Certo dia, eu e minha amiga decidimos que teríamos dois filhos, um menino e uma menina. Isso já deve fazer um ano, acredito, e de lá pra cá pouco pensei na possibilidade de criaturinhas com minhas linhas de raposa vivendo por aí. Nosso impulso era o de confrontar as normas de gênero que aprisionam as pessoas e as escravizam nas caixinhas de "meninos não limpam a casa e pegam geral" e "meninas recatadas só brincam de casinha".
Volta e meia penso de novo sobre os dois pipocos que não nasceram e que, provavelmente, só terão aniversários ficcionais. Nessa semana me dei conta da maldade que seria querer dois filhos, um menino e uma menina, desejando escapar das convenções de gênero. Desejaríamos crianças livres, mas desde antes do seu nascimento já estávamos preconizando seus caminhos. Talvez um menino não muito masculino, ou uma menina que adore jogar futebol e falar de sexo. Seguindo essa linha de raciocínio, percebi o quanto parece inescapável essa matriz de gênero que nos acompanha, já que está amarrada inclusive nas palavras que podemos utilizar para nos referir às pessoas. Posso chamá-los de crianças e depois de jovens, mas eu conseguiria não revelar seu gênero e dar-lhes livre escolha para serem quem quisessem?
Sempre lembro do que li sobre um casal que decidiu não revelar ao mundo o sexo dos seus filhos e a repercussão que isso causou. Pensei que poderia ser uma solução, só eu e minha amiga criando os pimpolhos e deixando-os decidir. Entretanto, nada seria mais enganoso. Eles ainda teriam a mim como modelo (um não muito apurado, talvez) de masculinidade e minha amiga como exemplo de feminilidade (mais uma vez, um que está mais longe do ideal do que a média). Ah, então isso seria bom? Acho que sim, mas não seria uma criação livre das normas de gênero. Nós estaríamos apenas nos distanciando do que é considerado ideal e tentando informar nossos filhos sobre as armadilhas do viver em sociedade.

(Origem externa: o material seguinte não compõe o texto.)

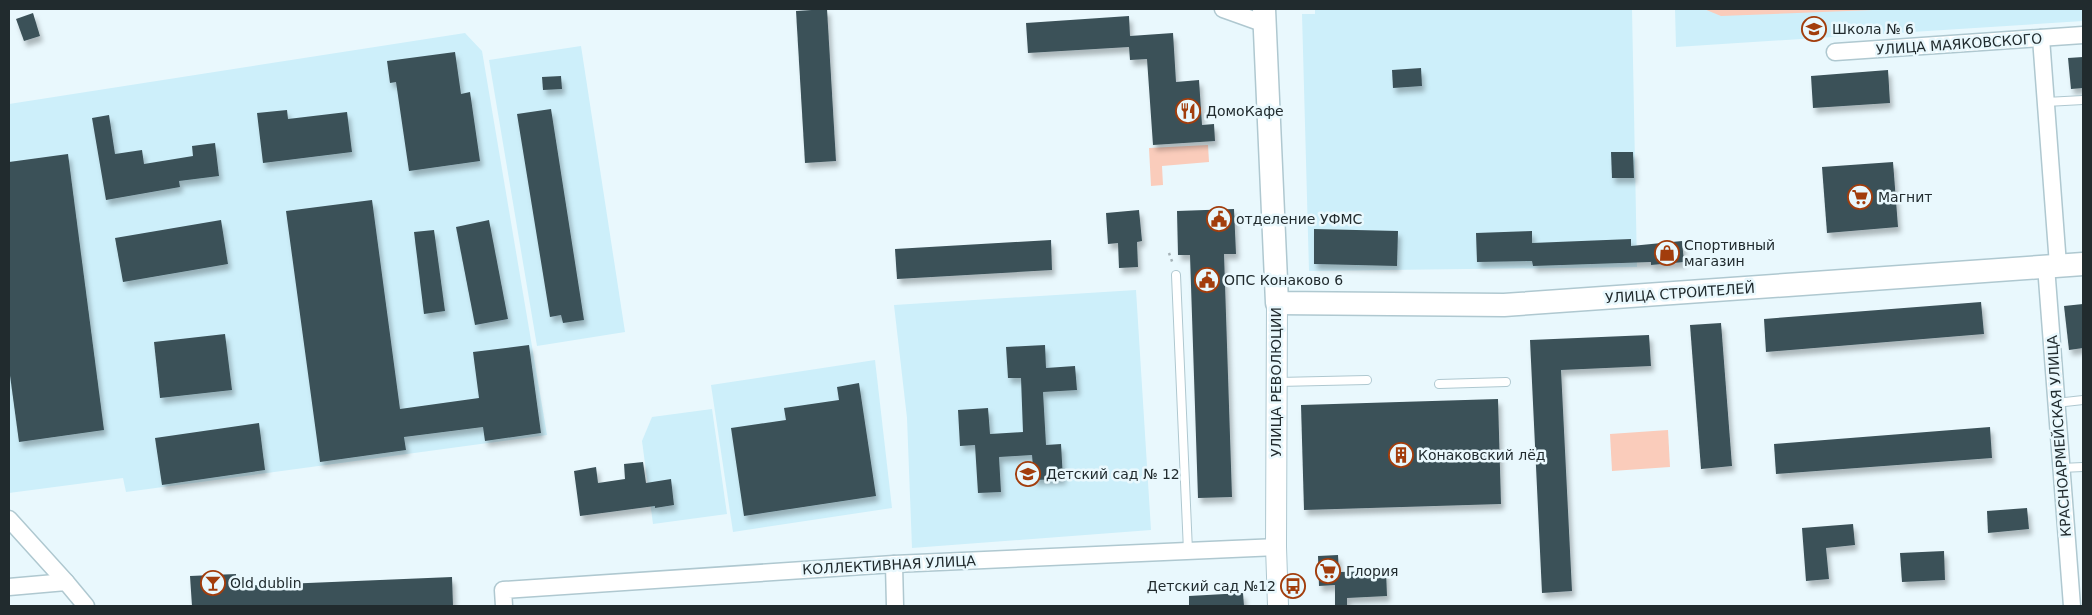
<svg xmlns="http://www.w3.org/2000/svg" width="2092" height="615" font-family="'DejaVu Sans',sans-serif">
<defs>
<filter id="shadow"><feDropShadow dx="3" dy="5.5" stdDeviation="2.5" flood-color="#0004"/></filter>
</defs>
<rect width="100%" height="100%" fill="#e9f8fd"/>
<g fill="#cdeffa">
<path d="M1315,9H1632L1637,267L1309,271L1302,14H1315Z"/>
<path d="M1675,9H2083V21L1676,47Z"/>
<path d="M465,33L482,51L547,435L126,492L123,478L9,493V104Z"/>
<path d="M581,46L625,332L537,346L489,60Z"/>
<path d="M1136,290L1151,530L912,548L907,418L894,305Z"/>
<path d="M875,360L892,508L733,532L711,385Z"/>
<path d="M712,409L727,514L653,524L642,441L652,417Z"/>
</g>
<g fill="#faccbb">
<path d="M1704,9H1898L1721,16Z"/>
<path d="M1208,145L1209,162L1162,166L1163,185L1151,186L1149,148Z"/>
<path d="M1668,430L1670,467L1612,471L1610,434Z"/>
</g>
<g fill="#3b5158" filter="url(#shadow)">
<path d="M827,9L836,161L805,163L796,11Z"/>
<path d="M33,13L40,36L24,41L16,19Z"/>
<path d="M1129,16L1130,36L1173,33L1176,82L1199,80L1202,125L1214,124L1215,141L1153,145L1147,59L1130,60L1129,47L1028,53L1026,23Z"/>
<path d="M455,52L461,94L470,92L480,161L409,171L396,82L390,83L387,61Z"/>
<path d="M2083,57V88L2071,89L2068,58Z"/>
<path d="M1421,68L1422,86L1393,88L1392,70Z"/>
<path d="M1888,70L1890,103L1813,108L1811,76Z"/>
<path d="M561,76L562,89L543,90L542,77Z"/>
<path d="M551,109L584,320L563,323L561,315L550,317L517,114Z"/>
<path d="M287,110L288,119L347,112L352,152L263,163L257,113Z"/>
<path d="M109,115L115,154L142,150L144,164L193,156L192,146L215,143L219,176L179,181L180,187L106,200L92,118Z"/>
<path d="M1611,152H1633L1634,178H1612Z"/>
<path d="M68,154L104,430L19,442L9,368V162Z"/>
<path d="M1893,162L1898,227L1827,233L1822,167Z"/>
<path d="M372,200L400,409L479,398L473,352L529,345L541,433L485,441L483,427L404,437L406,450L320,462L286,211Z"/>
<path d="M1234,209L1236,254H1224L1232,497L1198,498L1190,255H1178L1177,211Z"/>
<path d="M1139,210L1142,241L1137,242L1138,267L1119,268L1118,243L1108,244L1106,213Z"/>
<path d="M221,220L228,264L123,282L115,238Z"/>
<path d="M489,220L508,319L475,325L456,227Z"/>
<path d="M1314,229L1398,231L1397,266L1314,264Z"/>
<path d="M434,230L445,311L424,314L414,232Z"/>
<path d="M1532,231V243L1631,239V246L1682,241L1684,262L1651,265V262L1533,266L1532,261L1477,262L1476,233Z"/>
<path d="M1051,240L1052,270L897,279L895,249Z"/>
<path d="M1981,302L1984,334L1766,352L1764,319Z"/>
<path d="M2083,304V348L2069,350L2064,306Z"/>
<path d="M1721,323L1732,466L1701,469L1690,325Z"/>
<path d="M225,334L232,390L160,398L154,342Z"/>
<path d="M1649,335L1651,366L1561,370L1572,591L1542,593L1530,340Z"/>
<path d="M1045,345L1046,368L1075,366L1077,390L1043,392L1046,445L1061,444L1063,479L1034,480L1032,455L999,457L1001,492L978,493L975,445L960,446L958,410L988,408L990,434L1023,432L1021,378H1008L1006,347Z"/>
<path d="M859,383L876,496L744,516L731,428L786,420L784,408L839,400L837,387Z"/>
<path d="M1498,399L1501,504L1304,510L1301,405Z"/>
<path d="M259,423L265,470L162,485L155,438Z"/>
<path d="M1990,427L1992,458L1776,474L1774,444Z"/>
<path d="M643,462L646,483L671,479L674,505L655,508V506L580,516L574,471L596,467L598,483L625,479L624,464Z"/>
<path d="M2027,508L2029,529L1988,533L1987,511Z"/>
<path d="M1853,524L1855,545L1826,548L1829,579L1806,581L1802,528Z"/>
<path d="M1944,551L1945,580L1902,582L1900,553Z"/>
<path d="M1338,555L1339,572L1386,571L1387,596L1347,598V606H1335V585L1319,586L1318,556Z"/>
<path d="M236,574V586L452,577L453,606H192L190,576Z"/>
<path d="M1243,593L1244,606H1189V596Z"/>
</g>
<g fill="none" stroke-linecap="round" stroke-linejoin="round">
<defs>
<g id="service">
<path d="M2046,102L2083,100"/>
<path d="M1176,275L1188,551"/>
<path d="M1278,382L1367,380"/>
<path d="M1439,384L1506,382"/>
<path d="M2056,403L2083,400"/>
<path d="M2061,468L2083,467"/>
</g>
<g id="minor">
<path d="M1223,9L1265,24"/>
<path d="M2041,38L2058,265"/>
<path d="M1835,52L2083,35"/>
<path d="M2046,266L2072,606"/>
<path d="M9,519L66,582"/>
<path d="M894,564L895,606"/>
<path d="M9,587L66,582L86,606"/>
<path d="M504,606L503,590L894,564L1276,547"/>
</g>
<path id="tertiary" d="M1277,303L1276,547L1278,606"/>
<path id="secondary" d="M1264,9L1277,303L1504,305L2083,264"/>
</defs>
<use href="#service" stroke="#afc8d0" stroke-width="10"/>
<use href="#minor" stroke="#afc8d0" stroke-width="19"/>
<use href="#tertiary" stroke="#afc8d0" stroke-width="22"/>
<use href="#secondary" stroke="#afc8d0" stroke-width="25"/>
<path stroke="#a5b2b7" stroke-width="2.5" stroke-dasharray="2.5 4" stroke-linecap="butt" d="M1169,253L1173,264"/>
<use href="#service" stroke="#fff" stroke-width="8"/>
<use href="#minor" stroke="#fff" stroke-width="16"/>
<use href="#tertiary" stroke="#fff" stroke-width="20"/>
<use href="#secondary" stroke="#fff" stroke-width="22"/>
</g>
<defs>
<symbol id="school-ring" viewBox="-11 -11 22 22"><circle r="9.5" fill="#e9f8fd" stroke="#a23d0c" stroke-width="1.5"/><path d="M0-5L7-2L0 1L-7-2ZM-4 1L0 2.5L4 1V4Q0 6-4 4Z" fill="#a23d0c"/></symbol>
<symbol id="restaurant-ring" viewBox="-11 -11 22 22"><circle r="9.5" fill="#e9f8fd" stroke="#a23d0c" stroke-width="1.5"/><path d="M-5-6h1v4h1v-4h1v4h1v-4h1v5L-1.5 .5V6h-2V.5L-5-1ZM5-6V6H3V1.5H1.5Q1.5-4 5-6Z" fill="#a23d0c"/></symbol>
<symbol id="supermarket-ring" viewBox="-11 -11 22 22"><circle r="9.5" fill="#e9f8fd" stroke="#a23d0c" stroke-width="1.5"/><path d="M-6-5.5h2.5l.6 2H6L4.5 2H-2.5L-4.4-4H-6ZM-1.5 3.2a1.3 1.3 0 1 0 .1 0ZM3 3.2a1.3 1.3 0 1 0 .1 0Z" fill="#a23d0c"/></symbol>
<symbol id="civic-ring" viewBox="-11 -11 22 22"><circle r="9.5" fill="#e9f8fd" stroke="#a23d0c" stroke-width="1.5"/><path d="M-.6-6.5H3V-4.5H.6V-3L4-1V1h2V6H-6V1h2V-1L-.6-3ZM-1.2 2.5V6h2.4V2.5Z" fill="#a23d0c"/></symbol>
<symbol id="shop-ring" viewBox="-11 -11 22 22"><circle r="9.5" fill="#e9f8fd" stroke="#a23d0c" stroke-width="1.5"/><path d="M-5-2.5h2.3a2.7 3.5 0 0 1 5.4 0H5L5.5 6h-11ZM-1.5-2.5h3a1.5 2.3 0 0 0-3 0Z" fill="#a23d0c"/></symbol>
<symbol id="building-ring" viewBox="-11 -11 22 22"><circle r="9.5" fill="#e9f8fd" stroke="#a23d0c" stroke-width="1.5"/><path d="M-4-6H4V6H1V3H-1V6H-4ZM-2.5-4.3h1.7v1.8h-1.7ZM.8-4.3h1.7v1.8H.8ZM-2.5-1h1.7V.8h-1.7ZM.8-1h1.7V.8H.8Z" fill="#a23d0c"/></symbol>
<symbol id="bar-ring" viewBox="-11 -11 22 22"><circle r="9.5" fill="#e9f8fd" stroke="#a23d0c" stroke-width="1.5"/><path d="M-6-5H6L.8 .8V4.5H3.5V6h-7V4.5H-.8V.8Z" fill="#a23d0c"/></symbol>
<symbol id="bus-ring" viewBox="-11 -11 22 22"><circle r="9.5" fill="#e9f8fd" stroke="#a23d0c" stroke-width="1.5"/><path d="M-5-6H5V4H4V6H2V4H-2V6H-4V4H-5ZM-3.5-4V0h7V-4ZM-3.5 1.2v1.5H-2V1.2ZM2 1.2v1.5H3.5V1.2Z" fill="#a23d0c"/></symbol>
</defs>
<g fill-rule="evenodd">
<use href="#school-ring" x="1800" y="15" width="28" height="28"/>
<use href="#restaurant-ring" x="1174" y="97" width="28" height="28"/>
<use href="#supermarket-ring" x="1846" y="183" width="28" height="28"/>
<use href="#civic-ring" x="1205" y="205" width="28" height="28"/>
<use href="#shop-ring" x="1653" y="239" width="28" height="28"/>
<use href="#civic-ring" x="1193" y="266" width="28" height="28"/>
<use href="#building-ring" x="1387" y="441" width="28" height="28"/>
<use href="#school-ring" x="1014" y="460" width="28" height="28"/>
<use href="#supermarket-ring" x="1314" y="557" width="28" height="28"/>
<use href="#bar-ring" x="199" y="569" width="28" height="28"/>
<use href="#bus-ring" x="1279" y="572" width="28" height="28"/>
</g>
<g text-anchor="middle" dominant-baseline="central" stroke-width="5" stroke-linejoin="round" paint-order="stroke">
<g font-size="14" fill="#212b2e" stroke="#e9f8fd" text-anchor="start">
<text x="1832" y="29">Школа № 6</text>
<text x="1206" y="111">ДомоКафе</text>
<text x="1878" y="197">Магнит</text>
<text x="1236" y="219">отделение УФМС</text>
<text x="1684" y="245">Спортивный<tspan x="1684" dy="16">магазин</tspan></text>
<text x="1224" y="280">ОПС Конаково 6</text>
<text x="1418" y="455">Конаковский лёд</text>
<text x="1046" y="474">Детский сад № 12</text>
<text x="1346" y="571">Глория</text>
<text x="230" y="583">Old dublin</text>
<text x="1276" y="586" text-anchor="end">Детский сад №12</text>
</g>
<g font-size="14" fill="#212b2e" stroke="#e9f8fd">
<text transform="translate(1959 44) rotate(-4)">УЛИЦА МАЯКОВСКОГО</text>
<text transform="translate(1680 293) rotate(-4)">УЛИЦА СТРОИТЕЛЕЙ</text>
<text transform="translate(1276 382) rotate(-90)">УЛИЦА РЕВОЛЮЦИИ</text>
<text transform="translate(2059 436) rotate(-94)">КРАСНОАРМЕЙСКАЯ УЛИЦА</text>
<text transform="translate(889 565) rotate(-3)">КОЛЛЕКТИВНАЯ УЛИЦА</text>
</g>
</g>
<rect width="2092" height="615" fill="none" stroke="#212b2e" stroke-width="20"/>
</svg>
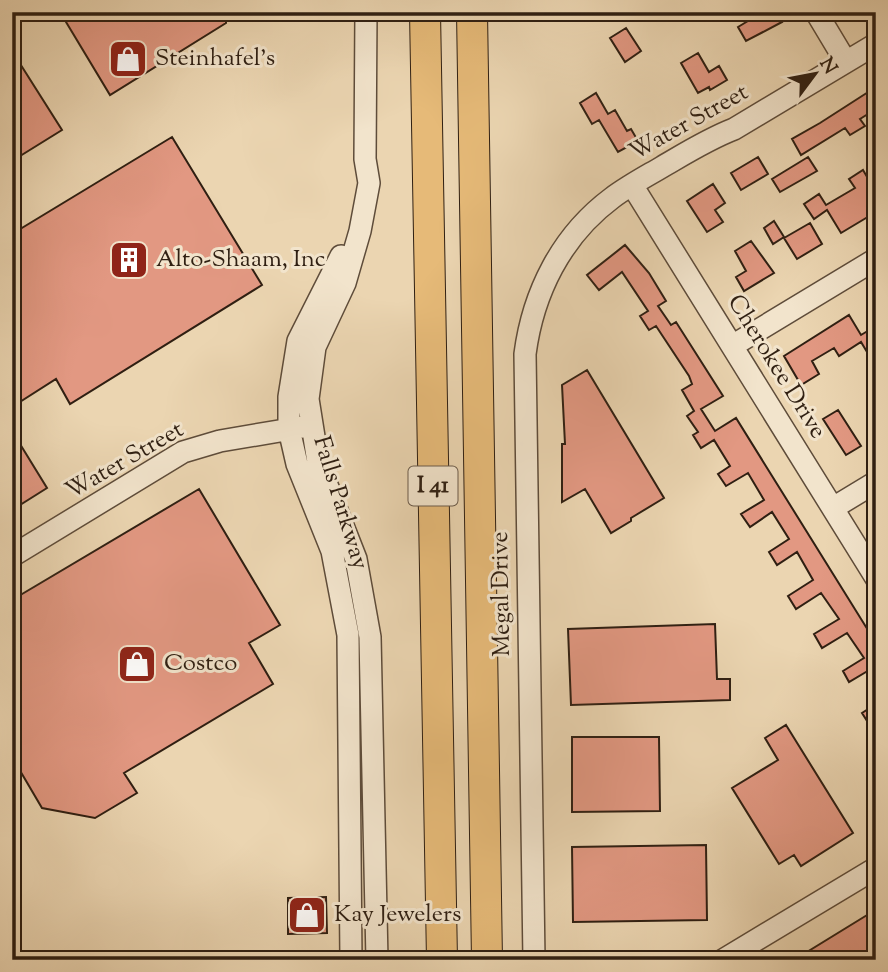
<svg xmlns="http://www.w3.org/2000/svg" width="888" height="972" font-family="'Sorts Mill Goudy',serif">
<style>
.building{fill:#e29882;stroke:#2f1f12;stroke-width:2}
.lines{fill:none;stroke-linecap:round;stroke-linejoin:round}
.minor-casing{stroke:#5e4c3a;stroke-width:24}
.highway-casing{stroke:#2f1f12;stroke-width:32}
.minor{stroke:#f2e4cc;stroke-width:21}
.highway{stroke:#e6ba78;stroke-width:30}
.labels{text-anchor:middle;dominant-baseline:central;stroke-width:6;stroke-linejoin:round;paint-order:stroke}
.shield{fill:#f2e4cc;stroke:#6a5a4a;stroke-width:2}
.shield-label{font-size:23px;font-weight:bold;fill:#2f1f12}
.poi-label{font-size:24px;fill:#2f1f12;stroke:#f2e4cc;text-anchor:start}
.street-label{font-size:24px;fill:#2f1f12;stroke:#f2e4cc}
</style>
<rect width="100%" height="100%" fill="#ebd5b1"/>
<filter id="stains"><feTurbulence type="fractalNoise" baseFrequency=".00286" numOctaves="4"/><feColorMatrix values="0 0 0 0 .2 0 0 0 0 .09 0 0 0 0 .02 0 0 0 .5 -.17"/></filter>
<radialGradient id="worn" r=".72"><stop offset=".6" stop-color="#630" stop-opacity="0"/><stop offset="1" stop-color="#630" stop-opacity=".3"/></radialGradient>
<path class="building" d="M60,12H226V23L110,95Z
M763,12H776L782,22L746,41L738,27Z
M626,28L641,51L625,62L610,38Z
M12,51L62,130L12,161Z
M698,53L709,72L719,66L727,80L710,90L709,87L698,93L681,63Z
M876,87V109L860,119L865,126L850,135L845,128L801,155L792,139L820,123Z
M596,93L608,114L615,110L627,131L631,129L638,141L618,152L599,120L592,124L580,103Z
M172,137L262,285L70,404L56,379L12,407V234Z
M758,157L768,174L741,190L731,173Z
M808,157L817,171L780,192L772,179Z
M863,170L876,192V212L841,233L827,210L814,219L804,204L819,194L826,205L855,188L849,179Z
M713,184L725,203L715,210L723,222L707,232L687,201Z
M774,221L784,237L773,244L764,228Z
M810,223L822,244L797,259L784,238Z
M751,241L774,273L744,291L736,277L746,271L735,251Z
M625,245L649,273L666,301L658,306L671,325L676,322L723,396L701,409L715,431L736,418L876,643V677L871,669L849,682L843,671L864,658L847,633L822,648L814,634L839,619L821,593L796,609L788,596L813,580L797,552L777,565L769,552L789,539L772,512L750,527L741,514L764,500L748,473L726,486L718,474L730,466L714,440L701,448L693,435L698,432L687,416L694,411L682,390L692,384L689,376L656,326L649,330L640,316L648,311L622,272L599,290L587,275Z
M849,315L861,335L876,326V347L867,352L861,342L839,356L834,348L812,361L819,374L801,385L784,356Z
M587,370L664,498L631,518V521L611,533L585,489L562,502V444H565L562,385Z
M838,410L861,446L846,455L823,419Z
M12,431L47,488L12,510Z
M199,489L280,625L249,643L273,684L124,773L137,793L95,818L42,808L12,757V600Z
M715,624L717,679H730V700L571,705L568,629Z
M876,704V735L862,713Z
M786,725L853,833L801,866L794,855L779,864L732,788L778,760L765,738Z
M572,737H659L660,811L572,812Z
M706,845L707,920L573,922L572,847Z
M326,897L327,933L288,934V898Z
M872,912L876,918V960H794Z"/>
<g class="lines">
<defs>
<path id="minor" d="M366,12L365,159L369,183L360,231L345,283L315,347L308,399L318,462L356,559L370,637L377,960
M816,12L846,62
M632,185L876,578
M341,256L298,341L289,397V429L297,464L332,551L348,635L351,960
M732,346L876,259
M833,508L876,482
M12,556L183,452L220,441L303,427
M534,960L525,354C533,293 561,236 612,198C628,186 645,177 662,167C686,153 708,139 734,129L876,44
M723,960L876,868"/>
<path id="highway" d="M425,12L442,960
M472,12L487,960"/>
</defs>
<use href="#minor" class="minor-casing"/>
<use href="#highway" class="highway-casing"/>
<use href="#minor" class="minor"/>
<use href="#highway" class="highway"/>
</g>
<defs>
<symbol id="shop-square" viewBox="-11 -11 22 22"><rect x="-9" y="-9" width="18" height="18" rx="4" fill="#8f2418" stroke="#f2e4cc"/><path d="M-5-2.5h2.3a2.7 3.5 0 0 1 5.4 0H5L5.5 6h-11ZM-1.5-2.5h3a1.5 2.3 0 0 0-3 0Z" fill="#fff"/></symbol>
<symbol id="building-square" viewBox="-11 -11 22 22"><rect x="-9" y="-9" width="18" height="18" rx="4" fill="#8f2418" stroke="#f2e4cc"/><path d="M-4-6H4V6H1V3H-1V6H-4ZM-2.5-4.3h1.7v1.8h-1.7ZM.8-4.3h1.7v1.8H.8ZM-2.5-1h1.7V.8h-1.7ZM.8-1h1.7V.8H.8Z" fill="#fff"/></symbol>
</defs>
<g fill-rule="evenodd">
<use href="#shop-square" x="106" y="37" width="44" height="44"/>
<use href="#building-square" x="107" y="238" width="44" height="44"/>
<use href="#shop-square" x="115" y="642" width="44" height="44"/>
<use href="#shop-square" x="285" y="893" width="44" height="44"/>
</g>
<g class="labels">
<rect class="shield" x="408.5" y="466.5" width="49" height="39" rx="5"/>
<g class="shield-label">
<text x="433" y="486">I 41</text>
</g>
<g class="poi-label">
<text x="155" y="59">Steinhafel's</text>
<text x="156" y="260">Alto-Shaam, Inc</text>
<text x="164" y="664">Costco</text>
<text x="334" y="915">Kay Jewelers</text>
</g>
<g class="street-label">
<text transform="translate(689 123) rotate(-29)">Water Street</text>
<text transform="translate(776 367) rotate(58)">Cherokee Drive</text>
<text transform="translate(125 461) rotate(-30)">Water Street</text>
<text transform="translate(340 503) rotate(73)">Falls Parkway</text>
<text transform="translate(502 594) rotate(-91)">Megal Drive</text>
</g>
</g>
<rect width="888" height="972" fill="none" stroke="#ebd5b1" stroke-width="42"/>
<rect x="14" y="14" width="860" height="944" fill="none" stroke="#2f1f12" stroke-width="3.5"/>
<rect x="21" y="21" width="846" height="930" fill="none" stroke="#2f1f12" stroke-width="2"/>
<g transform="translate(815 74) rotate(58)" stroke="#f2e4cc" stroke-width="5" paint-order="stroke">
<path d="M0-5L12 26L0 18L-12 26Z" fill="#2f1f12"/>
<text y="-10" font-size="19" font-weight="bold" text-anchor="middle" fill="#2f1f12">N</text>
</g>
<rect width="100%" height="100%" filter="url(#stains)"/>
<rect width="100%" height="100%" fill="url(#worn)"/>
</svg>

Isso tudo sem mencionar o contato com outras crianças e outros modelos de realidade, com as escolas, com os amigos da família, com outras pessoas. "Escapar" não é algo fácil, não sei nem se é possível. Ficaria a responsabilidade de acompanhar o crescimento dos pimpolhos e tentar sempre estar por perto para conversar, explicar, ajudar a ver o mundo de outras maneiras. O trabalho que hoje pertenceria, na minha opinião, aos professores.
Fico triste pelo Luan e pela Sara, que talvez não venham a existir. Bem, na realidade eles já existem e já movimentam minha imaginação, o que é ótimo. E já que estamos falando de narrativas fictícias, eles podem, sim, se ver livres das pressões de serem A ou B, e crescerem para o que quiserem, inclusive raposas.